Supplied material -
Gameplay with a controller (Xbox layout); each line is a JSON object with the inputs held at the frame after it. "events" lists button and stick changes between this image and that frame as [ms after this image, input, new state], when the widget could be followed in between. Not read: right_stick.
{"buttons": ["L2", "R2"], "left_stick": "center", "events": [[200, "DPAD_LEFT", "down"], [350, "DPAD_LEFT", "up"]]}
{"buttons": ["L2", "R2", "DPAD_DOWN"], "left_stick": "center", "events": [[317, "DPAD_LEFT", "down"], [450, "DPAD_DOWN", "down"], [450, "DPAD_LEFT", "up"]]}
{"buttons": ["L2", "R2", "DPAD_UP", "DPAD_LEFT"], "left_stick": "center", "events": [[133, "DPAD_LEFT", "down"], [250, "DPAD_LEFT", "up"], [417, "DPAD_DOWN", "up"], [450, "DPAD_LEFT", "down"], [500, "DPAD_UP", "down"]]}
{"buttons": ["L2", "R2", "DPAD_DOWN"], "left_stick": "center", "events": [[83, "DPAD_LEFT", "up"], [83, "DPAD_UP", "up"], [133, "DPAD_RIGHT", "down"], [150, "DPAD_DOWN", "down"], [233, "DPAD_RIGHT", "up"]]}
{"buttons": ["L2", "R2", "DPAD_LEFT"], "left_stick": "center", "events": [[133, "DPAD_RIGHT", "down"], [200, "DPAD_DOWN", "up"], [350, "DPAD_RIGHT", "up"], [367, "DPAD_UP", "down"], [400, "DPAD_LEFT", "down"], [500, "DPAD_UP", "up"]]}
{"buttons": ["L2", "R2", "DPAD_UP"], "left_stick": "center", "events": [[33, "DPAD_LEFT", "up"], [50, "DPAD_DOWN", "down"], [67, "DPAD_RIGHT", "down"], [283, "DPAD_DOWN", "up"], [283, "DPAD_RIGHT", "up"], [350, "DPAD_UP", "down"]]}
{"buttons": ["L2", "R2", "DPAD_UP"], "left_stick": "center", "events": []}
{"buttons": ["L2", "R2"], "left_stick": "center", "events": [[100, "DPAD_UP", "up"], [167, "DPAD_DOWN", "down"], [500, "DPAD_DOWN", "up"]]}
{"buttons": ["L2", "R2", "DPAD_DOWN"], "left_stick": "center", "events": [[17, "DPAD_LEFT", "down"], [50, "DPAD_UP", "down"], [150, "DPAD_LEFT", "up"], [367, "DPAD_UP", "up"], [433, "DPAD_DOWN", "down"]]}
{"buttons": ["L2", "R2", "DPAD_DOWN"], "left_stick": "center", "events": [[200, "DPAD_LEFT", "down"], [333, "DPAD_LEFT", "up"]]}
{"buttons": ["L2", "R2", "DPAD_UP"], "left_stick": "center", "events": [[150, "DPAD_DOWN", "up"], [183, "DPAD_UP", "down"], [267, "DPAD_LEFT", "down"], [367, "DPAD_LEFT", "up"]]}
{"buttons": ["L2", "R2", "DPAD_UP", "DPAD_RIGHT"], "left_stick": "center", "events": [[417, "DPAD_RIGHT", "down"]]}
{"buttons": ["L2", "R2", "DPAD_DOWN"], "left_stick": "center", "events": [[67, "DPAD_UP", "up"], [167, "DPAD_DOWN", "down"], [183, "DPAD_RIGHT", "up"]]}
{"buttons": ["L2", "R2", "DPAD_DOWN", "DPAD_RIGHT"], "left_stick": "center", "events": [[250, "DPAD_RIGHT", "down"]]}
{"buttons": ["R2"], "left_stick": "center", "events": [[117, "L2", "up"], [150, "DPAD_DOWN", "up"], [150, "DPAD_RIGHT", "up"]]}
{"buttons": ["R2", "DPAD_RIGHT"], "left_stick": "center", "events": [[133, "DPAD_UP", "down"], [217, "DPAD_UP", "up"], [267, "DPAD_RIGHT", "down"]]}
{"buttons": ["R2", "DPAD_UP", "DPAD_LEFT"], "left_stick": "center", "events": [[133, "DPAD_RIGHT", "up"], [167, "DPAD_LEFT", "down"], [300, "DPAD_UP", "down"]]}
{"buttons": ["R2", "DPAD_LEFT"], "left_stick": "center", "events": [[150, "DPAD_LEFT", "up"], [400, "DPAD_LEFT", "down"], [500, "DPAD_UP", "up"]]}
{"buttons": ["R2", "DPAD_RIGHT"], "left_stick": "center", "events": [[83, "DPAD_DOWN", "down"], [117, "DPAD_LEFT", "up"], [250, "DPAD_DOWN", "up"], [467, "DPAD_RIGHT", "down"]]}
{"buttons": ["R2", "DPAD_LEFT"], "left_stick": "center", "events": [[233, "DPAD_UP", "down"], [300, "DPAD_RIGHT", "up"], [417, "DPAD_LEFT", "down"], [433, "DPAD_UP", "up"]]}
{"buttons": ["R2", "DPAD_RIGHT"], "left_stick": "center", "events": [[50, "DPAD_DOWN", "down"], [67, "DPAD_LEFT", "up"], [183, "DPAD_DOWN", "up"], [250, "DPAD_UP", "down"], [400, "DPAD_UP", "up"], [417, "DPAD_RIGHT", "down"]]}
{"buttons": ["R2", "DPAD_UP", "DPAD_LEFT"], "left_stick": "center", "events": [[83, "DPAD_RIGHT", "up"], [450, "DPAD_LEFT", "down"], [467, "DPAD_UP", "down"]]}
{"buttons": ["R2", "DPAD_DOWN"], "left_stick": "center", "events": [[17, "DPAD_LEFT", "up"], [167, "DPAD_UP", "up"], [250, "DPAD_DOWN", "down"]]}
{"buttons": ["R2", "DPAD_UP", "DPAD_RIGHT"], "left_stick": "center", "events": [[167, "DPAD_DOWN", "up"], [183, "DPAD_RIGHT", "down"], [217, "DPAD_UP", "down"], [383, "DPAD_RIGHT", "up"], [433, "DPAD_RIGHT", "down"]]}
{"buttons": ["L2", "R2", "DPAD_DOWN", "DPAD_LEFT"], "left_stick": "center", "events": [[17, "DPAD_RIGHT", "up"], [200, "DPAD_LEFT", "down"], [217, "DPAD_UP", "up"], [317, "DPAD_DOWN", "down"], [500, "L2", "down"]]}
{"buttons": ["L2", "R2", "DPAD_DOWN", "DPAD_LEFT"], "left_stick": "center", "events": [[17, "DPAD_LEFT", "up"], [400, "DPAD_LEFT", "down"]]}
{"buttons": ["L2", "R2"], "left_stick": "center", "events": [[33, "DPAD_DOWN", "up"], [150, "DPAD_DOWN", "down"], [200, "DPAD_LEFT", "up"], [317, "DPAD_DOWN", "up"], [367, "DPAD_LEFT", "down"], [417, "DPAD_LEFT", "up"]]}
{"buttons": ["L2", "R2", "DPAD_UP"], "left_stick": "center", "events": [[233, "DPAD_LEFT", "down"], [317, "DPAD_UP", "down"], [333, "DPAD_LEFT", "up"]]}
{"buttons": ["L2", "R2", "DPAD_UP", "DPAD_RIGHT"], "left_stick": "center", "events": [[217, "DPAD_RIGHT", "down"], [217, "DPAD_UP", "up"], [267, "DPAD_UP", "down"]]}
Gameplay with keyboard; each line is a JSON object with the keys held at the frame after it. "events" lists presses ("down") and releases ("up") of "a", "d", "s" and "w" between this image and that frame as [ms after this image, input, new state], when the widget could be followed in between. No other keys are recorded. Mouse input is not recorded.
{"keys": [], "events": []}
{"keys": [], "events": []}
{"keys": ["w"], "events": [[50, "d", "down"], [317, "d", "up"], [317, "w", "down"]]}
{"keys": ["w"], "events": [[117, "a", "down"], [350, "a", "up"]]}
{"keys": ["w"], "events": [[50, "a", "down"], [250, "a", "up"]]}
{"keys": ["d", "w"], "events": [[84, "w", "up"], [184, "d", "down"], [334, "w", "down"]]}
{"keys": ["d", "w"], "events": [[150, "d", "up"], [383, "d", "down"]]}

About this exercise -
A faithful copy of the whole listing is needed.

Result -
Gameplay with a controller (Xbox layout); each line is a JSON object with the inputs held at the frame after it. "events" lists button and stick changes between this image and that frame as [ms after this image, input, new state], when the widget could be followed in between. Not read: right_stick.
{"buttons": ["L2", "R2"], "left_stick": "center", "events": [[200, "DPAD_LEFT", "down"], [350, "DPAD_LEFT", "up"]]}
{"buttons": ["L2", "R2", "DPAD_DOWN"], "left_stick": "center", "events": [[317, "DPAD_LEFT", "down"], [450, "DPAD_DOWN", "down"], [450, "DPAD_LEFT", "up"]]}
{"buttons": ["L2", "R2", "DPAD_UP", "DPAD_LEFT"], "left_stick": "center", "events": [[133, "DPAD_LEFT", "down"], [250, "DPAD_LEFT", "up"], [417, "DPAD_DOWN", "up"], [450, "DPAD_LEFT", "down"], [500, "DPAD_UP", "down"]]}
{"buttons": ["L2", "R2", "DPAD_DOWN"], "left_stick": "center", "events": [[83, "DPAD_LEFT", "up"], [83, "DPAD_UP", "up"], [133, "DPAD_RIGHT", "down"], [150, "DPAD_DOWN", "down"], [233, "DPAD_RIGHT", "up"]]}
{"buttons": ["L2", "R2", "DPAD_LEFT"], "left_stick": "center", "events": [[133, "DPAD_RIGHT", "down"], [200, "DPAD_DOWN", "up"], [350, "DPAD_RIGHT", "up"], [367, "DPAD_UP", "down"], [400, "DPAD_LEFT", "down"], [500, "DPAD_UP", "up"]]}
{"buttons": ["L2", "R2", "DPAD_UP"], "left_stick": "center", "events": [[33, "DPAD_LEFT", "up"], [50, "DPAD_DOWN", "down"], [67, "DPAD_RIGHT", "down"], [283, "DPAD_DOWN", "up"], [283, "DPAD_RIGHT", "up"], [350, "DPAD_UP", "down"]]}
{"buttons": ["L2", "R2", "DPAD_UP"], "left_stick": "center", "events": []}
{"buttons": ["L2", "R2"], "left_stick": "center", "events": [[100, "DPAD_UP", "up"], [167, "DPAD_DOWN", "down"], [500, "DPAD_DOWN", "up"]]}
{"buttons": ["L2", "R2", "DPAD_DOWN"], "left_stick": "center", "events": [[17, "DPAD_LEFT", "down"], [50, "DPAD_UP", "down"], [150, "DPAD_LEFT", "up"], [367, "DPAD_UP", "up"], [433, "DPAD_DOWN", "down"]]}
{"buttons": ["L2", "R2", "DPAD_DOWN"], "left_stick": "center", "events": [[200, "DPAD_LEFT", "down"], [333, "DPAD_LEFT", "up"]]}
{"buttons": ["L2", "R2", "DPAD_UP"], "left_stick": "center", "events": [[150, "DPAD_DOWN", "up"], [183, "DPAD_UP", "down"], [267, "DPAD_LEFT", "down"], [367, "DPAD_LEFT", "up"]]}
{"buttons": ["L2", "R2", "DPAD_UP", "DPAD_RIGHT"], "left_stick": "center", "events": [[417, "DPAD_RIGHT", "down"]]}
{"buttons": ["L2", "R2", "DPAD_DOWN"], "left_stick": "center", "events": [[67, "DPAD_UP", "up"], [167, "DPAD_DOWN", "down"], [183, "DPAD_RIGHT", "up"]]}
{"buttons": ["L2", "R2", "DPAD_DOWN", "DPAD_RIGHT"], "left_stick": "center", "events": [[250, "DPAD_RIGHT", "down"]]}
{"buttons": ["R2"], "left_stick": "center", "events": [[117, "L2", "up"], [150, "DPAD_DOWN", "up"], [150, "DPAD_RIGHT", "up"]]}
{"buttons": ["R2", "DPAD_RIGHT"], "left_stick": "center", "events": [[133, "DPAD_UP", "down"], [217, "DPAD_UP", "up"], [267, "DPAD_RIGHT", "down"]]}
{"buttons": ["R2", "DPAD_UP", "DPAD_LEFT"], "left_stick": "center", "events": [[133, "DPAD_RIGHT", "up"], [167, "DPAD_LEFT", "down"], [300, "DPAD_UP", "down"]]}
{"buttons": ["R2", "DPAD_LEFT"], "left_stick": "center", "events": [[150, "DPAD_LEFT", "up"], [400, "DPAD_LEFT", "down"], [500, "DPAD_UP", "up"]]}
{"buttons": ["R2", "DPAD_RIGHT"], "left_stick": "center", "events": [[83, "DPAD_DOWN", "down"], [117, "DPAD_LEFT", "up"], [250, "DPAD_DOWN", "up"], [467, "DPAD_RIGHT", "down"]]}
{"buttons": ["R2", "DPAD_LEFT"], "left_stick": "center", "events": [[233, "DPAD_UP", "down"], [300, "DPAD_RIGHT", "up"], [417, "DPAD_LEFT", "down"], [433, "DPAD_UP", "up"]]}
{"buttons": ["R2", "DPAD_RIGHT"], "left_stick": "center", "events": [[50, "DPAD_DOWN", "down"], [67, "DPAD_LEFT", "up"], [183, "DPAD_DOWN", "up"], [250, "DPAD_UP", "down"], [400, "DPAD_UP", "up"], [417, "DPAD_RIGHT", "down"]]}
{"buttons": ["R2", "DPAD_UP", "DPAD_LEFT"], "left_stick": "center", "events": [[83, "DPAD_RIGHT", "up"], [450, "DPAD_LEFT", "down"], [467, "DPAD_UP", "down"]]}
{"buttons": ["R2", "DPAD_DOWN"], "left_stick": "center", "events": [[17, "DPAD_LEFT", "up"], [167, "DPAD_UP", "up"], [250, "DPAD_DOWN", "down"]]}
{"buttons": ["R2", "DPAD_UP", "DPAD_RIGHT"], "left_stick": "center", "events": [[167, "DPAD_DOWN", "up"], [183, "DPAD_RIGHT", "down"], [217, "DPAD_UP", "down"], [383, "DPAD_RIGHT", "up"], [433, "DPAD_RIGHT", "down"]]}
{"buttons": ["L2", "R2", "DPAD_DOWN", "DPAD_LEFT"], "left_stick": "center", "events": [[17, "DPAD_RIGHT", "up"], [200, "DPAD_LEFT", "down"], [217, "DPAD_UP", "up"], [317, "DPAD_DOWN", "down"], [500, "L2", "down"]]}
{"buttons": ["L2", "R2", "DPAD_DOWN", "DPAD_LEFT"], "left_stick": "center", "events": [[17, "DPAD_LEFT", "up"], [400, "DPAD_LEFT", "down"]]}
{"buttons": ["L2", "R2"], "left_stick": "center", "events": [[33, "DPAD_DOWN", "up"], [150, "DPAD_DOWN", "down"], [200, "DPAD_LEFT", "up"], [317, "DPAD_DOWN", "up"], [367, "DPAD_LEFT", "down"], [417, "DPAD_LEFT", "up"]]}
{"buttons": ["L2", "R2", "DPAD_UP"], "left_stick": "center", "events": [[233, "DPAD_LEFT", "down"], [317, "DPAD_UP", "down"], [333, "DPAD_LEFT", "up"]]}
{"buttons": ["L2", "R2", "DPAD_UP", "DPAD_RIGHT"], "left_stick": "center", "events": [[217, "DPAD_RIGHT", "down"], [217, "DPAD_UP", "up"], [267, "DPAD_UP", "down"]]}
Gameplay with keyboard; each line is a JSON object with the keys held at the frame after it. "events" lists presses ("down") and releases ("up") of "a", "d", "s" and "w" between this image and that frame as [ms after this image, input, new state], when the widget could be followed in between. No other keys are recorded. Mouse input is not recorded.
{"keys": [], "events": []}
{"keys": [], "events": []}
{"keys": ["w"], "events": [[50, "d", "down"], [317, "d", "up"], [317, "w", "down"]]}
{"keys": ["w"], "events": [[117, "a", "down"], [350, "a", "up"]]}
{"keys": ["w"], "events": [[50, "a", "down"], [250, "a", "up"]]}
{"keys": ["d", "w"], "events": [[84, "w", "up"], [184, "d", "down"], [334, "w", "down"]]}
{"keys": ["d", "w"], "events": [[150, "d", "up"], [383, "d", "down"]]}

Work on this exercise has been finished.